You definitely have. Thank you very much for backing it so nicely. Have good one.
[Operator instructions] At this time our next question will come from Eva Privitera of Cowen. Please go ahead.
Thanks for taking our questions and congrats on completing the enrollment. So you mentioned earlier that you've seen additional cases of DF (ph). Just wanted to follow up on that with a few details. What was the severity and at what dose?
Yes. Thanks Eva for the question. Starting with dose, there doesn't -- at least in our experience, between the two Phases 1b cohorts, there doesn't appear to be a dose dependent. The differentiation syndrome is a pure -- just to take a step back. One expects to see differentiation with this mechanism. The extent and the severity of differentiation syndrome appears to be more patient-specific, maybe related to tumor burden, maybe more comment among KMT2A. We have such a small number. It's hard to draw really any definitive conclusions. But our experience has been with the enhanced mitigation strategy that physicians have the toolkit that they need to be able to manage the differentiation syndrome. And ultimately our experience either has been, again, if you're seeing differentiation and differentiation syndrome, that's usually a marker of clinical activity. And so what we've found with the investigators now is that they're leaning into that. They're making sure that they can get the patients through it and they have the -- we've talked about in the past than I can. I'm happy to summarize it again, if it's helpful, but we have a very thorough and expert enhanced mitigation strategy to give them the tools that they need. So it's something to watch out for with this mechanism of action. But it isn't really, we think, going to be any part of the determination of whether 200 milligrams or 600 milligrams is the recommended Phase 2 dose.
Thank you, that's helpful and just one other point to confirm that the top line data and nomination of the RP2D will that be disclosed together at the same time?
Okay.
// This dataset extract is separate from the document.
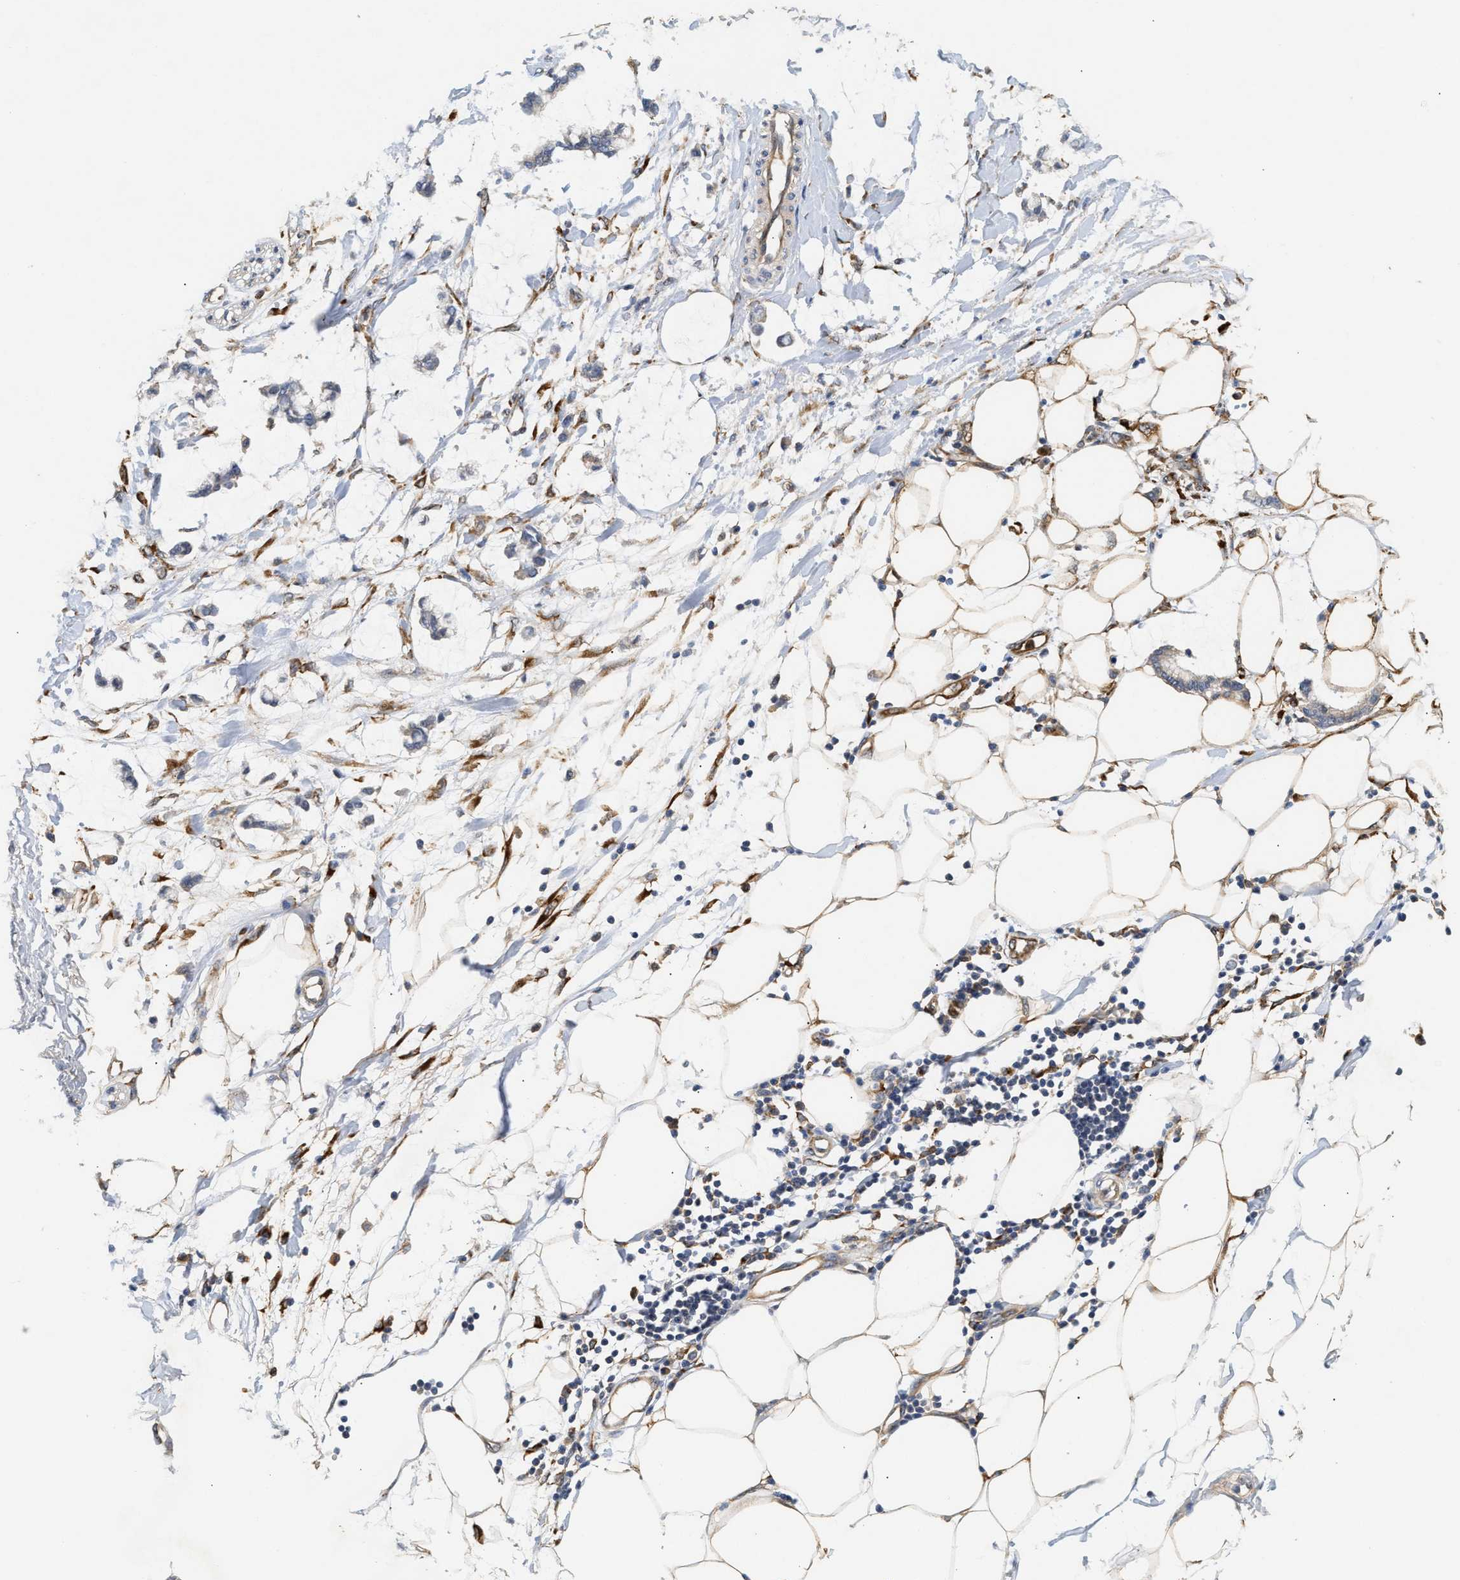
{"staining": {"intensity": "moderate", "quantity": ">75%", "location": "cytoplasmic/membranous"}, "tissue": "adipose tissue", "cell_type": "Adipocytes", "image_type": "normal", "snomed": [{"axis": "morphology", "description": "Normal tissue, NOS"}, {"axis": "morphology", "description": "Adenocarcinoma, NOS"}, {"axis": "topography", "description": "Colon"}, {"axis": "topography", "description": "Peripheral nerve tissue"}], "caption": "Immunohistochemical staining of unremarkable adipose tissue demonstrates moderate cytoplasmic/membranous protein expression in about >75% of adipocytes. (Stains: DAB (3,3'-diaminobenzidine) in brown, nuclei in blue, Microscopy: brightfield microscopy at high magnification).", "gene": "PLCD1", "patient": {"sex": "male", "age": 14}}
And can we expect --
Any new PKPD or any additional data along with RP2D disclosure to support the rationale?
I don't know that we'll get into PKPD either because we want to make sure we protect the sanctity of the data set for the eventual presentation at a medical meeting. Suffice it to say all of the data will line up in support of the ultimate recommended Phase 2 dose. I think the thing that will matter is, again is, does the safety and tolerability continue and I can tell you now it does. And are you seeing a level of clinical efficacy that gives you confidence in a successful Phase 2. And what are the elements of that. This is going to be top-line data. They're probably going to be questions. I think it'll be a very fulsome presentation at the medical meeting in Q4 where will be able to get into things more like exposure and the kinds of questions that you are getting too.
Got it. Thank you so much.
That concludes our question-and-answer session. At this time up. Now, let's turn the conference back over to Mr. Troy Wilson for any closing remarks.
Thank you, Operator. And thank you all once again for joining our call today. We'll be participating in the Cowen Oncology Innovation Summit. The Jefferies Healthcare Conference in the JMP life sciences conference next month and we look forward to seeing many of you there. In the meantime, if you have any additional questions, please feel free to contact Pete, Tom, or me.Thank you again, and have a good evening, everyone.
The conference has now concluded. Thank you for attending today's presentation. You may now disconnect.